**TASK PROMPT:**
From the listing below, reproduce word for word the lines beginning with the line that contains "TrickyCoin FAQs" and continuing through the line that contains "All images, branding", including both of those lines.

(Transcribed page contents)

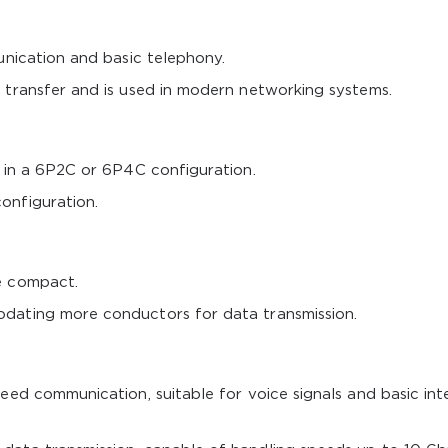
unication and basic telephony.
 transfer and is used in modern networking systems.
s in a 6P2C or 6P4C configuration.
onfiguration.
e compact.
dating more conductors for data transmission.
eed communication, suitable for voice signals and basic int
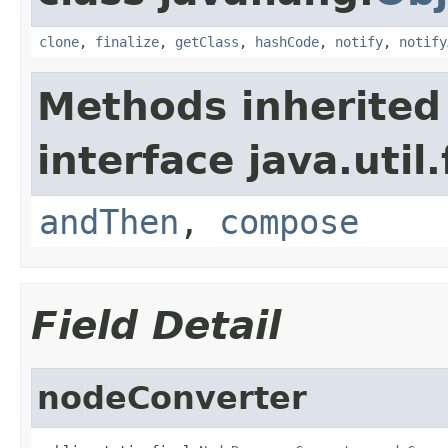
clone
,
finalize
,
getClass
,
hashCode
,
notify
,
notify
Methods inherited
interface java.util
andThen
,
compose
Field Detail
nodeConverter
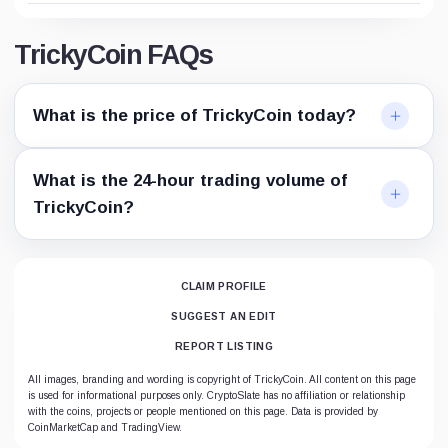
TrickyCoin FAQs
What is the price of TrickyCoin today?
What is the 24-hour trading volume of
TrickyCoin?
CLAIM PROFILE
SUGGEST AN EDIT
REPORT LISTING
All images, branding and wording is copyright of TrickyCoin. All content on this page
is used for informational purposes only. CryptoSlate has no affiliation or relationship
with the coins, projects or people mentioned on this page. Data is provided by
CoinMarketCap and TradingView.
---
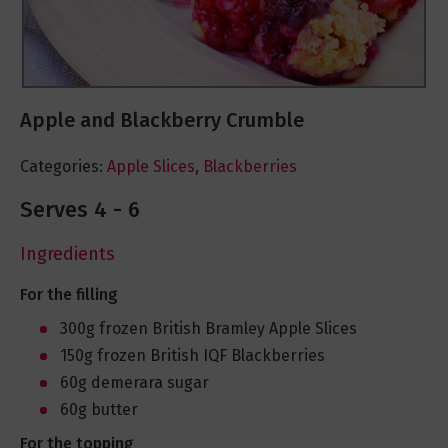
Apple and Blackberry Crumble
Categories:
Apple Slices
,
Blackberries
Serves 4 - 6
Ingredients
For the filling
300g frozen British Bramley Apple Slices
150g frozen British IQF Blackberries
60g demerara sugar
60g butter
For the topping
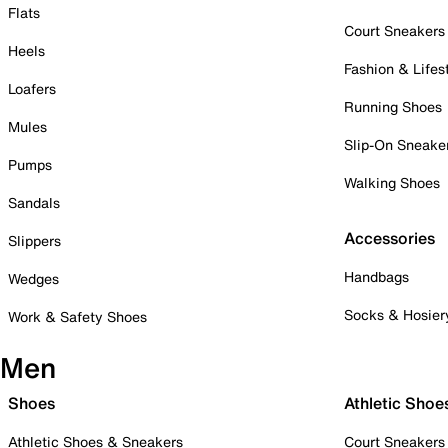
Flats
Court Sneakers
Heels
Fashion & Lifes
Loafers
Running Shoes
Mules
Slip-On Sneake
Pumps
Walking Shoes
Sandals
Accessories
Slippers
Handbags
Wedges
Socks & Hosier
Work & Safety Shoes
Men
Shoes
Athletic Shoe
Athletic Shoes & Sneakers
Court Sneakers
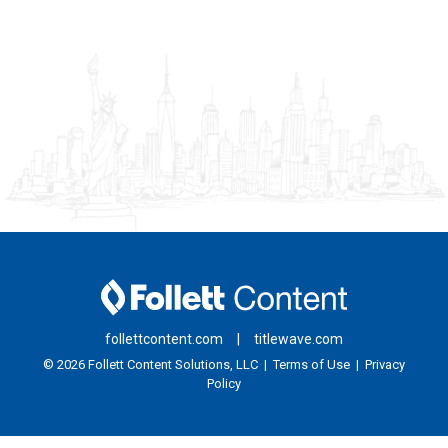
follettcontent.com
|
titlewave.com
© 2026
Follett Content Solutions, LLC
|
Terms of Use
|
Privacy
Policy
...
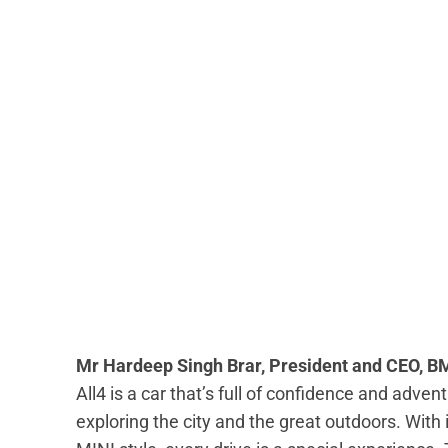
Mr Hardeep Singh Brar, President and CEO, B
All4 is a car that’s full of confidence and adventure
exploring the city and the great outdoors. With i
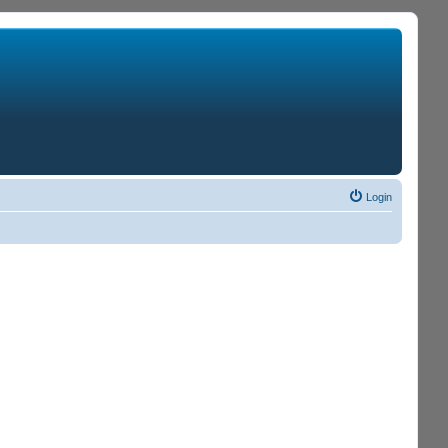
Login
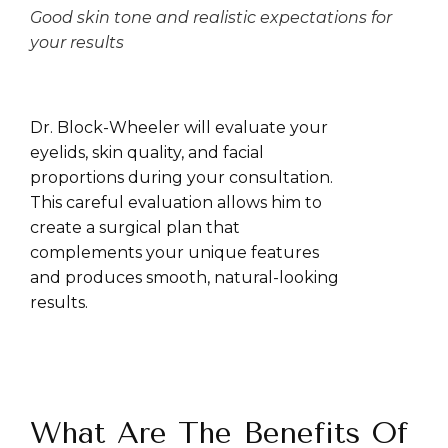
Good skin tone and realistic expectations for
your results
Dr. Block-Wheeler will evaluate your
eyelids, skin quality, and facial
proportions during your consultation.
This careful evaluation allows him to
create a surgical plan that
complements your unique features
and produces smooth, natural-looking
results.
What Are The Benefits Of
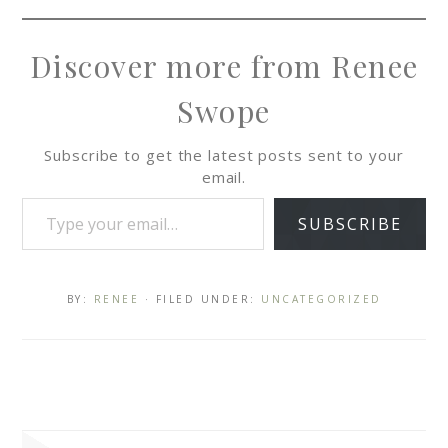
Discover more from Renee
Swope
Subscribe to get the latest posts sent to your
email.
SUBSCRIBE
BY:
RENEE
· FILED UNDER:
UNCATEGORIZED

**TASK ANSWER:**
TrickyCoin FAQs
What is the price of TrickyCoin today?
What is the 24-hour trading volume of
TrickyCoin?
CLAIM PROFILE
SUGGEST AN EDIT
REPORT LISTING
All images, branding and wording is copyright of TrickyCoin. All content on this page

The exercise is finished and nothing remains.